The judge said she would like to see a 'little more repayment being put in place'. 
Casino gambling addict offers to repay social welfare fraud over 20+ years 

The defence barrister said the accused was heavily addicted to gambling in casinos. Stock image. 

A casino gambling addict who fraudulently claimed €37,500 social welfare has made a repayment proposal that would take almost 22 years to complete.

Garda Michael Nagle said the accused was repaying the stolen money at a rate of just over €30 per week.
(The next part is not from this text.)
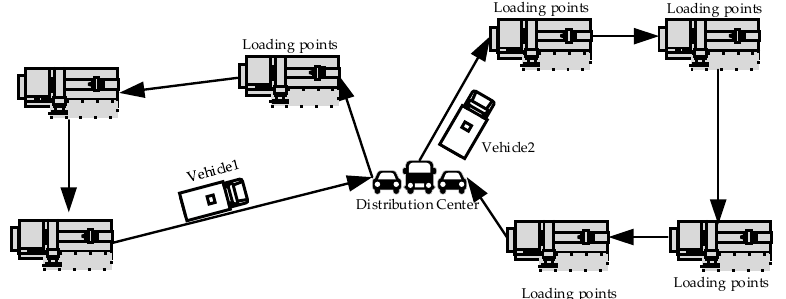
Figure 2. Illustration for the proposed problem.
This is being deducted at source in a social welfare payment which she is now claiming legitimately.

Judge Helen Boyle said, “I would like to see a little more repayment being put in place. 

"I wonder have all avenues been exhausted to raise more significant recompense.

“I will put it back to the next sessions on February 4 2022. That is without any promise being made to the defendant (in terms of the nature of the sentencing).” 

Guilty plea

40-year-old Justyna Jozwiak of Convent Road, Doneraile, County Cork, previously pleaded guilty to the crime at Cork Circuit Criminal Court.

Jozwiak admitted multiple charges of claiming social welfare payments to which she was not entitled in respect of paying rent on a house.

She also confessed to theft charges amounting to a total of €37,500.

Background 

Garda Michael Nagle explained the background to the fraudulent claims made by the accused.

Between June and August 2019 she was receiving an emergency accommodation allowance to which she was genuinely entitled.

But then in August 2019 Cork County Council provided her with accommodation in Doneraile. However, she continued to claim the emergency allowance after that – claiming a total of €35,700 despite having accommodation.

The offence involved her presenting forged invoices in furtherance of her false claims. The matter came to light when the department and the local authority realised that she was – on paper – living at two different addresses.

When challenged in relation to the matter she admitted creating invoices for rent she pretended to paying and receiving cheques.

Defence barrister, Nikki O’Sullivan, said the accused was heavily addicted to gambling in casinos. She said the Covid lockdown had been of some benefit in making it impossible for the accused to go to casinos. And the defendant weaned herself off gambling.

Ms O’Sullivan said it was not a case where the accused was getting money for going on holidays or lifestyle spending of that nature.